We finally have some good news amid the coronavirus chaos! Everyone remembers the bushfires in Australia that burned most of the jungles down and affected millions of animals in the region. According to wildlife authorities, the country has slowly released koalas back into their natural environment after months of destruction that surrounded the animals.
In the Kanangra-Boyd National Park in the state of New South Wales, four adult Koalas and one brand new joey have been released. During the bushfires, they were rescued from the Blue Mountains area and were put in the shelter with 8 other koalas in Sydney’s Taronga Zoo since January. Others will be released soon due to the risk of coronavirus outbreak so this month, 13 koalas will return to their homes safely.
In the destruction that reached its peak in January, almost 10,000 koalas that amount to a third of the total koala population of NSW were killed. The drought in the summer proved to be even more dangerous and the koala hospitals in the country received an overwhelming amount of emergencies, mostly for burns and dehydration.
After therapy and proper treatment, four fortunate Koalas along with a newly acquired joey have been taken to the wild by Sydney-based not-for-profit wildlife conservation organization Science for Wildlife with the assistance of San Diego Zoo Global, the U.S. zoo's nonprofit that works with partners on international conservation projects.
Source: NewYork Post
"While they have coped well in care we are delighted to finally send our koalas home," said Dr. Kellie Leigh, executive director of Science for Wildlife in a press statement. "We have been busy assessing the burnt area that we rescued them from, to establish when the conditions have improved enough that the trees can support them again. The recent rains have helped and there is now plenty of new growth for them to eat, so the time is right. We will be radio-tracking them and keeping a close eye on them to make sure that they settle in OK."
The Blue Mountains Koala Project has been in action for five years now after it was set up by San Diego Zoo Global and Science for wildlife and it aims to provide resources in the wildlife to increase the population of Koalas in the region. They worked towards removing as many koalas as they could when the bushfires broke out in New South Wales and even though the number of species rescued wasn't high, it still helped in restoring some of their population.
Source: New York Post
"During the massive fires, as 80 percent of the World Heritage Area burnt, we were at risk of losing the entire koala population at this site and so that’s what drove us to try something so radical and pull these koalas out before the fire hit," said Dr. Leigh.
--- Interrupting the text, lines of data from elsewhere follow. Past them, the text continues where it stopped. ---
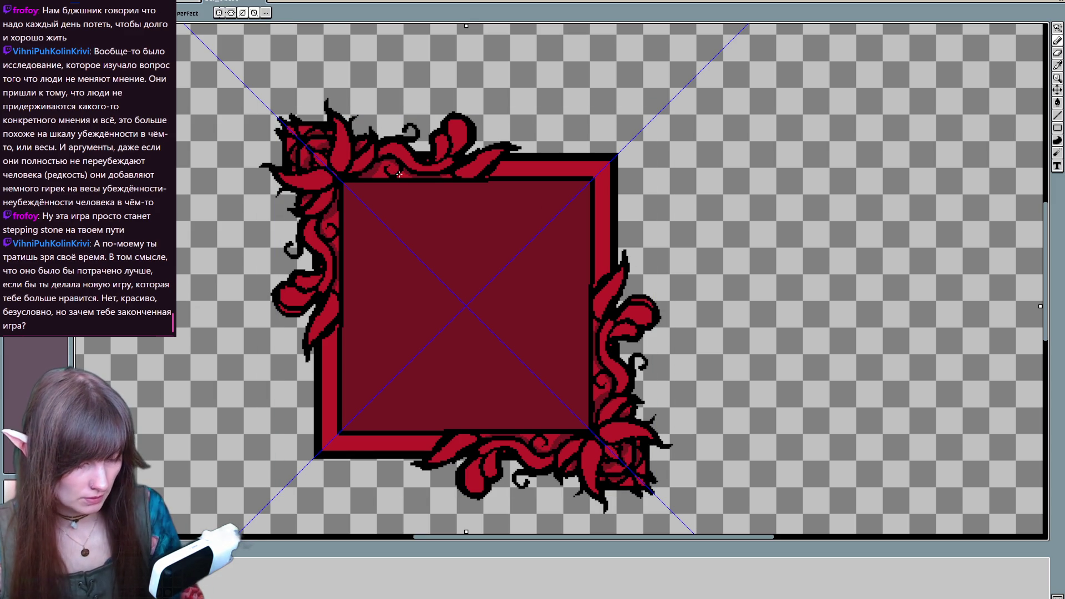
scroll(521, 199, "down", 1)
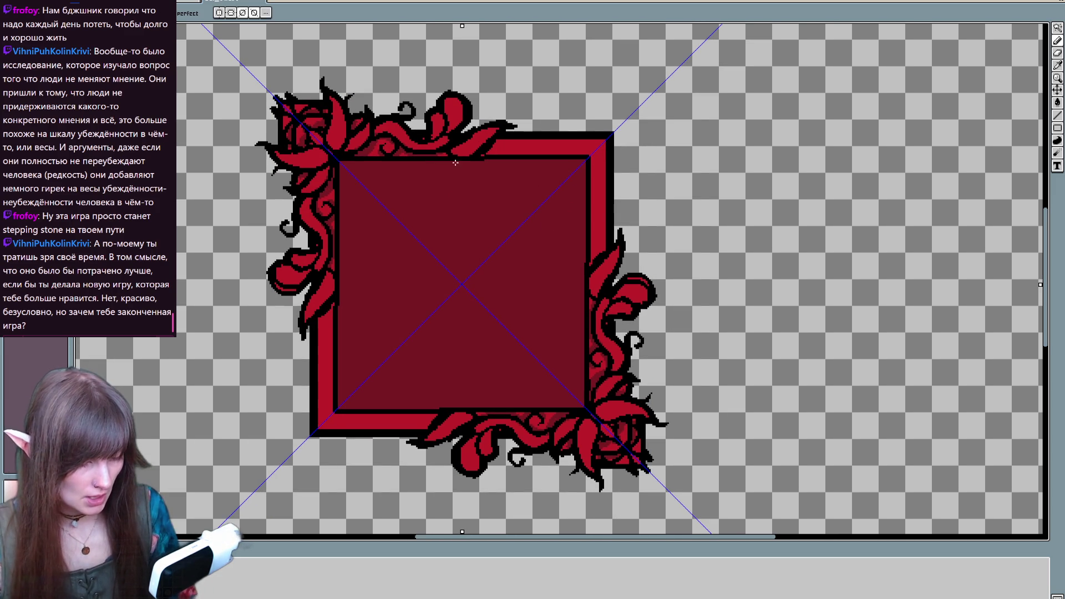
left_click_drag(488, 152, 494, 145)
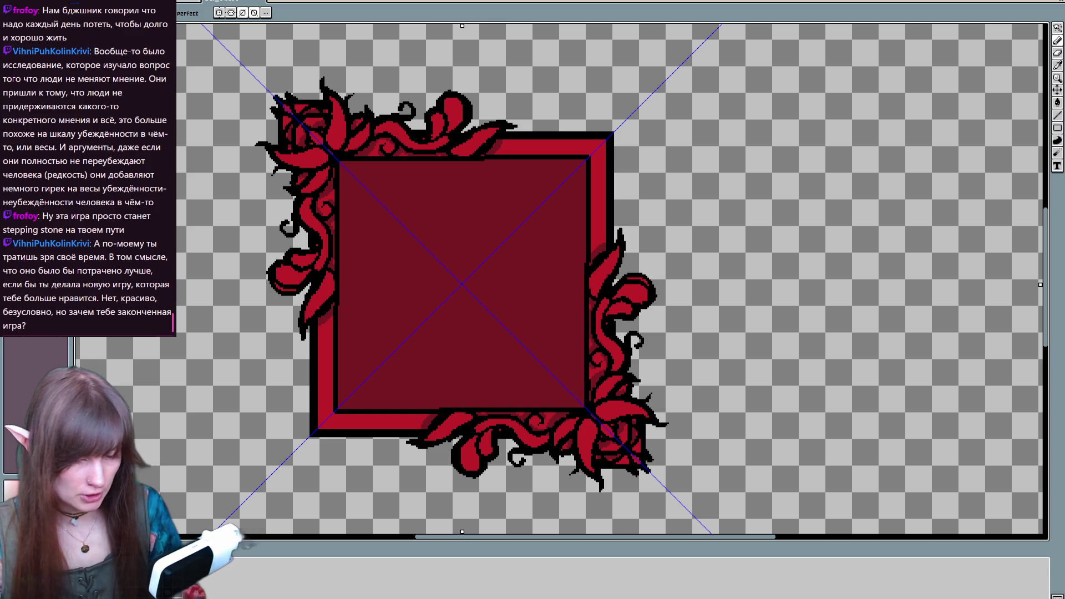
Add pink highlights to the top-left leaves, vine curl, top-edge leaf and left leaf, and darken the left edge
left_click_drag(339, 108, 346, 123)
left_click_drag(299, 165, 315, 167)
left_click_drag(397, 124, 377, 132)
mouse_move(451, 104)
left_mouse_down()
mouse_move(457, 113)
mouse_move(441, 121)
mouse_move(479, 137)
mouse_move(467, 138)
left_mouse_up()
Dr. Leigh also talks about the devices they used to track the location as she said, "The radio-tracking devices that enabled us to find the koalas quickly and move them from in front of the fire will now allow us to follow them and find out more about how koalas use the landscape after fire, including where else we might find pockets of surviving koalas. That will help us to plan a future for koalas under climate change, where we expect more frequent and intense fires."
Source: Queensland Times
Climate change has caused many animals in the world to go extinct and this bushfire would have wiped out the entire evolution of koala bears if not for the rescue operations carried out by the authorities. They have been declared “functionally extinct” by the Australia Koala Foundation so wildlife organizations are doing everything in their power to increase their population.